Records supplied:
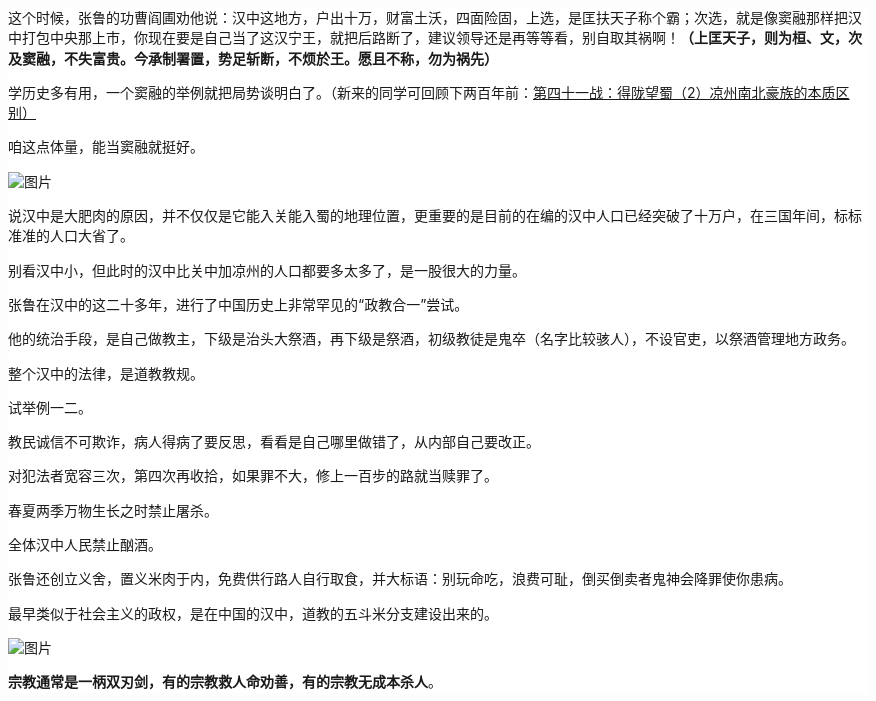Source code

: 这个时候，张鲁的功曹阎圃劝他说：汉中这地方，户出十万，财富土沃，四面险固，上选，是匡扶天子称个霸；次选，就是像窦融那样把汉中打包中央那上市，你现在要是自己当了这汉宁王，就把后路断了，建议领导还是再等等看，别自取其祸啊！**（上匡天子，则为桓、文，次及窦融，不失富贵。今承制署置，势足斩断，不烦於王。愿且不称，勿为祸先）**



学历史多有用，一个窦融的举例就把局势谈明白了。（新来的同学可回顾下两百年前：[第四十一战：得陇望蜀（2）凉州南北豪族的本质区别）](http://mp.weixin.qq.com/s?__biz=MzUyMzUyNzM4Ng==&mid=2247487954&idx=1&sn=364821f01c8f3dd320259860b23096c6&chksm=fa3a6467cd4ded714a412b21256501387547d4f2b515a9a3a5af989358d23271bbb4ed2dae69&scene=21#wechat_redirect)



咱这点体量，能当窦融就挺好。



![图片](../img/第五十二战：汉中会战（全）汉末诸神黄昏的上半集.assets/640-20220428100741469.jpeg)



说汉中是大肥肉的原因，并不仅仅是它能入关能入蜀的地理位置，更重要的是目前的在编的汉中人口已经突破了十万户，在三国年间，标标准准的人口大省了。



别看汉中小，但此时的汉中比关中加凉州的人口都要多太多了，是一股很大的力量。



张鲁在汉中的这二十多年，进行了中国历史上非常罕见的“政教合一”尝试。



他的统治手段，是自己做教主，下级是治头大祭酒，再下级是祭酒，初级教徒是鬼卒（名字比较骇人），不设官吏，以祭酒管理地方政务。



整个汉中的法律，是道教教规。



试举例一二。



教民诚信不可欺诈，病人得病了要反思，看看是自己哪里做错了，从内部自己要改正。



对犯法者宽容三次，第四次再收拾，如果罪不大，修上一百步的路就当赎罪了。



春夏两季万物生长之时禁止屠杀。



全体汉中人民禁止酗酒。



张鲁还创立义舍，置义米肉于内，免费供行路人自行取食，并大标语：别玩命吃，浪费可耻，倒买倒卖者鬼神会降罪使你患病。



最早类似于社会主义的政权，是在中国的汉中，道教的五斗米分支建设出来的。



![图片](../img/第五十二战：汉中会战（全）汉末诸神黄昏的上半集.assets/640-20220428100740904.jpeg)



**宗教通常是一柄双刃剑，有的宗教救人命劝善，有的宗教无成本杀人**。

Exercise instructions: Word for word, restate the line with "最早类似于社会主义的政权，是在中国的汉中，道教的五斗米分支建设出来的。" and all remaining lines of the material, stopping only at the final line.

Solved exercise:
最早类似于社会主义的政权，是在中国的汉中，道教的五斗米分支建设出来的。



![图片](../img/第五十二战：汉中会战（全）汉末诸神黄昏的上半集.assets/640-20220428100740904.jpeg)



**宗教通常是一柄双刃剑，有的宗教救人命劝善，有的宗教无成本杀人**。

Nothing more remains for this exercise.